Dahulu di zaman berjayanya kerajaan Hindu dan Buddha ada seorang guru besar di kepulauan Jawa yang terkenal dengan kebijaksanaannya, ia berpindah-pindah dari ujung barat ke timur, dan ketika murid-muridnya bertanya padanya mengapa ia tidak pernah menyebutkan tujuannya ia hanya mengangguk sambil menyisir rambutnya yang putih terang sambil berkata "Dari awal, tujuannya hanyalah berjalan nak."
Nama panjang guru besar tersebut ialah Galung Pramudiyana, namun ia lebih sering dipanggil Bumi oleh murid-muridnya. Karena ketenarannya ia sering diundang untuk menjadi penasehat kerajaan, namun ia selalu hanya ingin berdiam di sana dalam kurun waktu kurang dari enam bulan sebelum akhirnya melanjutkan perjalanannya.
Menurut salah satu muridnya, Jaya Radikusuma, gurunya pernah berbicara empat mata membahas tentang bagaimana seseorang atau bahkan kerajaan harus menghidupi hidup mereka. "Bumi suka menjelaskan hal-hal dengan konyol, naif, dan realistis dalam waktu yang bersamaan. Ia sering berkata bahwa, jangan bunuh seluruh serigala dan kau mengembang biakkan domba dan kambing agar semuanya sejahtera dan bahagia. Karena ketika manusia merasa bisa mengendalikan semesta, mereka akan menjadi rakus. Biarkan rakyat mampu merasakan tenang dan mempunyai rasa takut yang nyata tentang hidup mereka. Karena hal-hal tersebut yang menjadikan mereka suatu makhluk. Jika semua bisa ditaklukkan, satu per satu manusia ingin menjadi Dewa di antara kaumnya."
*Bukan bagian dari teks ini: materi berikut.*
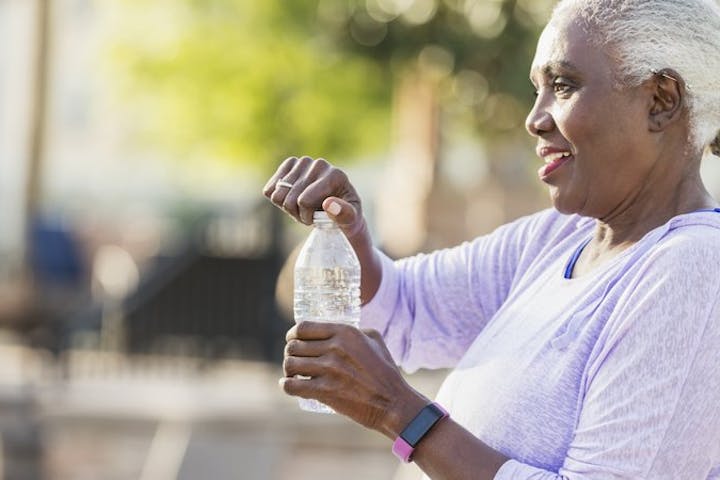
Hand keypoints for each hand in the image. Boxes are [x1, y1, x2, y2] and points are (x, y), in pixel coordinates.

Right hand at [263, 156, 363, 238]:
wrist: (339, 205)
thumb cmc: (346, 216)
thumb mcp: (351, 221)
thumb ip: (344, 215)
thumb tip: (329, 204)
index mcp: (335, 176)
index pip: (304, 200)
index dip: (306, 216)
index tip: (318, 219)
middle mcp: (319, 164)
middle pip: (289, 200)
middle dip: (297, 214)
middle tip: (310, 215)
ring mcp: (303, 162)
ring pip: (277, 195)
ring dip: (287, 208)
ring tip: (302, 207)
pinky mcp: (290, 164)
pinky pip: (269, 189)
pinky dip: (277, 199)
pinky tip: (292, 198)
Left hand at [280, 321, 427, 438]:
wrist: (393, 403)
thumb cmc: (386, 372)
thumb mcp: (375, 340)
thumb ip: (357, 330)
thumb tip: (339, 330)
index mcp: (345, 332)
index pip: (304, 327)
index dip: (293, 333)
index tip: (292, 339)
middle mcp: (334, 348)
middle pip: (294, 346)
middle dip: (291, 353)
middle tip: (295, 360)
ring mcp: (328, 370)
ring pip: (290, 364)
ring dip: (289, 369)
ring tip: (293, 374)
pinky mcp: (324, 391)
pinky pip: (292, 386)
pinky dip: (286, 385)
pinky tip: (289, 385)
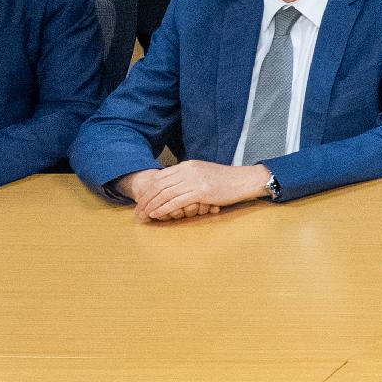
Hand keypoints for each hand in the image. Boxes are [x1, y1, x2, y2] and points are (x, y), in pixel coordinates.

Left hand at [128, 160, 267, 219]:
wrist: (244, 180)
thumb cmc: (225, 181)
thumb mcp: (203, 173)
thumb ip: (188, 177)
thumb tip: (173, 186)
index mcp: (187, 165)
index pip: (160, 177)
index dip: (147, 190)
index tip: (140, 201)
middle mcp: (188, 170)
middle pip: (158, 185)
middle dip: (145, 199)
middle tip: (137, 211)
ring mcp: (194, 180)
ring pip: (164, 193)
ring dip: (151, 205)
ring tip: (144, 215)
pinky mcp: (200, 191)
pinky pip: (176, 201)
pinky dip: (163, 209)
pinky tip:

Jaya yang jauh lebih muda tidak pernah mampu mengambil makna secara menyeluruh dari tiap perkataan Bumi, dan salah satu kalimatnya yang paling tidak mampu ia mengerti ketika ia memerintahkan seorang anak remaja penerus kerajaan Kurangga, Ananta yang masih berumur lima belas tahun untuk melepaskan tahtanya dan beralih menjadi pandai besi di suatu desa jauh dari perbatasan kerajaan, tepat enam tahun setelah kepergian mantan raja muda tersebut, terjadi perang saudara yang menghanguskan seluruh pejabat dan kaum ningrat dalam kerajaan, setelah ia tumbuh dewasa, tanda kerajaan di pundak kiri Ananta membuatnya ia terpanggil kembali oleh para saudagar dan menjadikan kerajaan tersebut jauh lebih makmur dari sebelumnya.
"Biar engkau menyelesaikan dengan cara yang manusiawi, dan biarkan aku menyelesaikan dengan cara semesta. Jangan kau paksakan pisang untuk tumbuh di pesisir pasir, dan jangan kau berdoa pada Dewa untuk menjadikannya pohon kelapa." Bumi menerangkan.
Sewaktu muda Galung kehilangan kedua orang tuanya ketika desa asalnya terlibat perang saudara. Sejak lima tahun ia diangkat dan dibesarkan oleh raja di desanya, ia menempuh pendidikan hingga akhirnya ia harus sekali lagi melihat ayah angkatnya dibunuh oleh salah satu anaknya hanya karena perebutan tahta penerus kerajaan. Semenjak itu Galung pergi mengasingkan diri dengan kekecewaannya.
Ketika ia mengasingkan diri, ia bertemu dengan biksu Buddha La Chien di tempat ia bekerja sebagai pangrajin topi caping. Ketika seorang biksu tersebut meminta untuk topi capingnya diperbaiki, ia menyadari dan merasakan bahwa kasta yang dimiliki Galung bukanlah seorang pedagang topi biasa, dengan ucapan dan tutur katanya yang lembut. La Chien akhirnya memutuskan untuk bermalam di tempat Galung.
"Galung, jika kau mendengar ini, jangan kau dongakkan kepalamu. Jika kau mendengar ini maka mulai saat itu juga kau harus melepaskan segala keinginanmu dan harapan-harapanmu atas dunia." La Chien bercerita sambil menikmati makan malam.
"Kamu ini, reinkarnasi anak dewa. Mulai esok pagi ikutlah denganku. Aku akan mengajarkan apapun yang aku bisa ajarkan padamu."
Semenjak itu Galung dinamakan Bumi oleh biksu yang mendidiknya untuk menjadi guru besar. Hingga saat ini Galung masih hidup dan terus menelusuri di kepulauan jawa, ia tidak akan ingin menjadi kaya ataupun besar, jika bertemu, semua orang marak berkata bahwa mereka telah menyelesaikan Kuliah Bumi.